I’am now looking now for a (the best) way to use this to:

  1. Using the pull strength the player applies to select the correct animation frame (so if it is 0% show animation frame 0, if (s)he then increases the strength to 50% jump or event play to frame 30, if (s)he then decreases the strength back to 10% jump to or play backwards to frame 6 and so on).

  2. If the bow is fired, jump to frame 60 and play it to the end.

I guess the base will be an animation blueprint which has an settable variable for the pull strength and an event/function/bool variable for shoot.

Unsure if (1d) aim offsets, montages or pure blueprints are the best way to go. Maybe I should split up the animation?

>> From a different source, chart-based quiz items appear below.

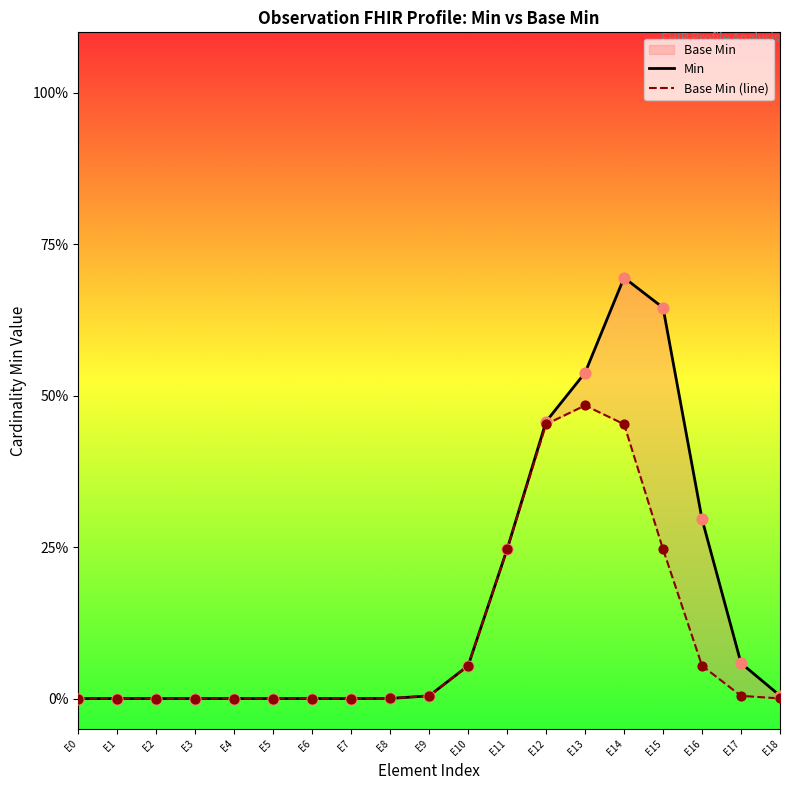

Which series has the largest total across all categories?

Min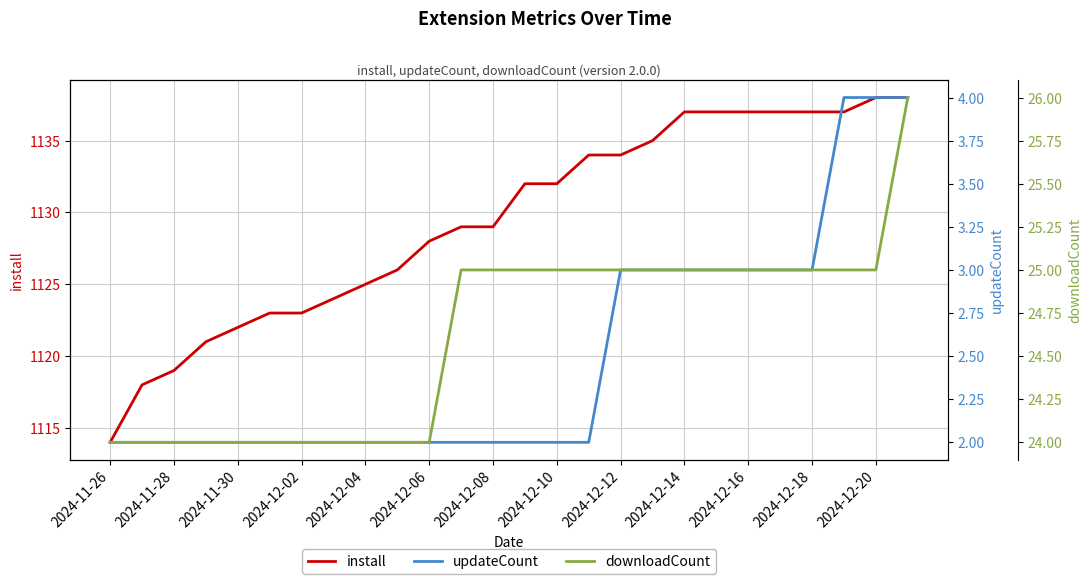

How many distinct data groups are displayed?

3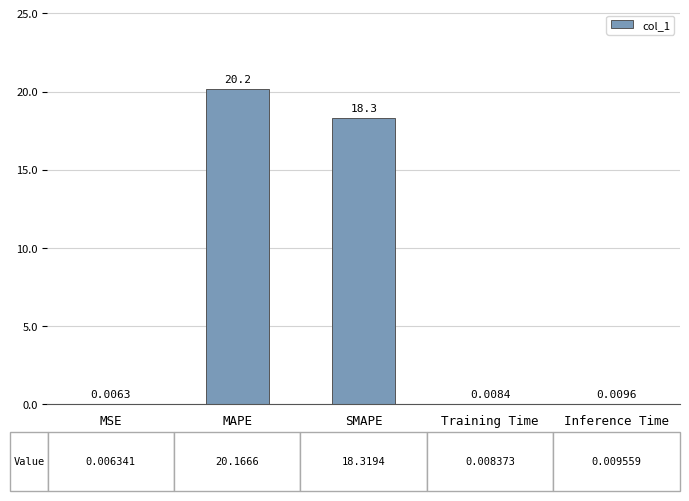

What is the sum of the values at Inference Time and MAPE?

20.2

I’ve done the way with one animation for now, because it was the most natural way to go so far. created model in blender with some rather complex bone (constraints) an then put the whole process of pulling the string till after release into a single animation. Because of all the bone constraints in blender to make the pull of string look good (including deforming the bow itself to a certain amount). I think animation(s) are the only way to export it from blender to ue4 (as I think I would have to redo a lot of the bone constraints as they are not exported to ue4, to come to the same result: having a single “string bone” to pull on to trigger the pull of the string and the deformation of the bow.

Thanx 4 your ideas.

Found a sollution.

  1. Created an Animation Blueprint for that animation
  2. Created a State Machine with 3 States (Idle, Pulling, Fire)
  3. Created a PullStrength Float Variable (0…1 / 0%-100%)
  4. In the Idle and Pull State I inserted the Animation Asset and right clicked it and choose Convert to Single Frame Animation
  5. For the Idle Animation I entered a static value of 0 for Explicit Time
  6. For the Pull Animation I multiplied the PullStrength Vairable with the time of the Maximum Pull in the Animation
  7. For the Fire State I simply set the Start Position of the Animation to the Wobbeling Part.
  8. I added an Animation Event to the End of the Wobbeling to notify my Blueprint that the Fire Animation is done and to reset the Fire Variable

So the basic trick was to convert the “normal” Animation Node to an “Single Fram Animation” (see 4. above)

This is a bit old, but for anyone struggling here’s a tip: The explicit time is frame divided by frame rate.
So if you want to set your frame to be exactly 30, explicit time would be 30/30 = 1. At least that’s what worked for me.

I am thankful you didn’t say “never mind, I solved it”. Great help!